[Page images with their extracted text]
-*-*-

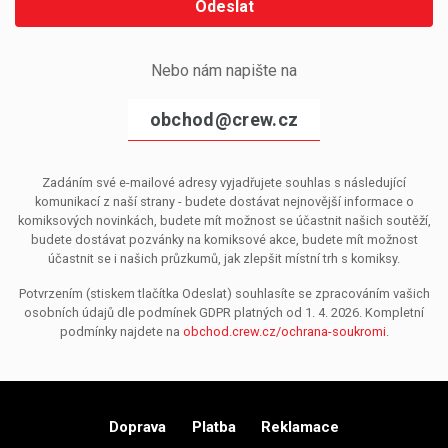
Odeslat
Nebo nám napište na
obchod@crew.cz
Zadáním své e-mailové adresy vyjadřujete souhlas s následující
komunikací z naší strany - budete dostávat nejnovější informace o
komiksových novinkách, budete mít možnost se účastnit našich soutěží,
budete dostávat pozvánky na komiksové akce, budete mít možnost
účastnit se i našich průzkumů, jak zlepšit místní trh s komiksy.
Potvrzením (stiskem tlačítka Odeslat) souhlasíte se zpracováním vašich
osobních údajů dle podmínek GDPR platných od 1. 4. 2026. Kompletní
podmínky najdete na
obchod.crew.cz/ochrana-soukromi
.
Doprava
Platba
Reklamace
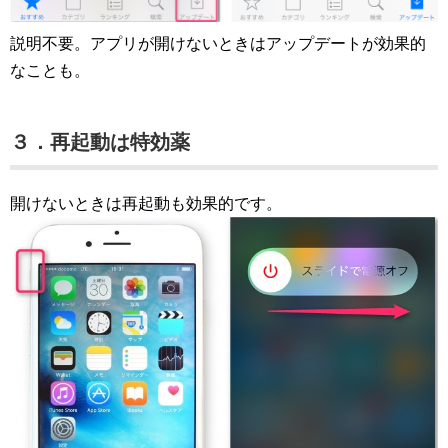
説明不要。アプリが開けないときはアップデートが効果的
なことも。
３．再起動は特効薬
開けないときは再起動も効果的です。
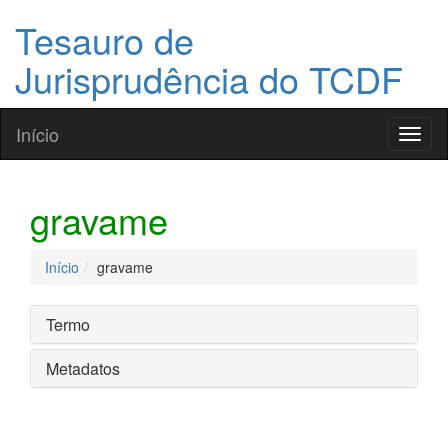
Tesauro de
Jurisprudência do TCDF
Início
Toggl
naviga
gravame
Início
gravame
Termo
Metadatos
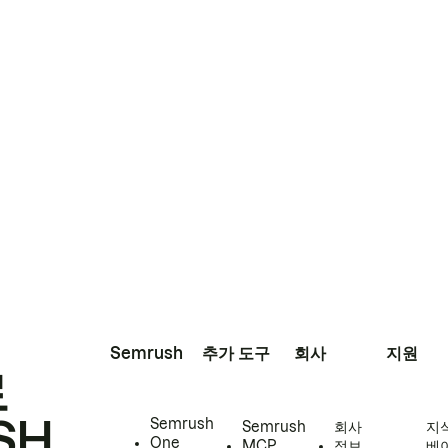
Semrush
추가 도구
회사
지원
로
SH
Semrush
Semrush
회사
지
One
MCP
정보
베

-*-*-

* **Work instruction**:
Copy all the extracted text in the material word for word, line by line, and leave the pictures out of your answer.

* **Finished exercise**:
Odeslat
Nebo nám napište na
obchod@crew.cz
Zadáním své e-mailové adresy vyjadřujete souhlas s následující
komunikací z naší strany - budete dostávat nejnovější informace o
komiksových novinkách, budete mít možnost se účastnit našich soutěží,
budete dostávat pozvánky na komiksové akce, budete mít možnost
účastnit se i našich průzkumů, jak zlepšit místní trh s komiksy.
Potvrzením (stiskem tlačítka Odeslat) souhlasíte se zpracováním vašich
osobních údajů dle podmínek GDPR platných od 1. 4. 2026. Kompletní
podmínky najdete na
obchod.crew.cz/ochrana-soukromi
.
Doprava
Platba
Reklamace
説明不要。アプリが開けないときはアップデートが効果的
なことも。
３．再起動は特効薬
開けないときは再起動も効果的です。
Tesauro de
Jurisprudência do TCDF
Início
Toggl
naviga
gravame
Início
gravame
Termo
Metadatos
Semrush
추가 도구
회사
지원
로
SH
Semrush
Semrush
회사
지
One
MCP
정보
베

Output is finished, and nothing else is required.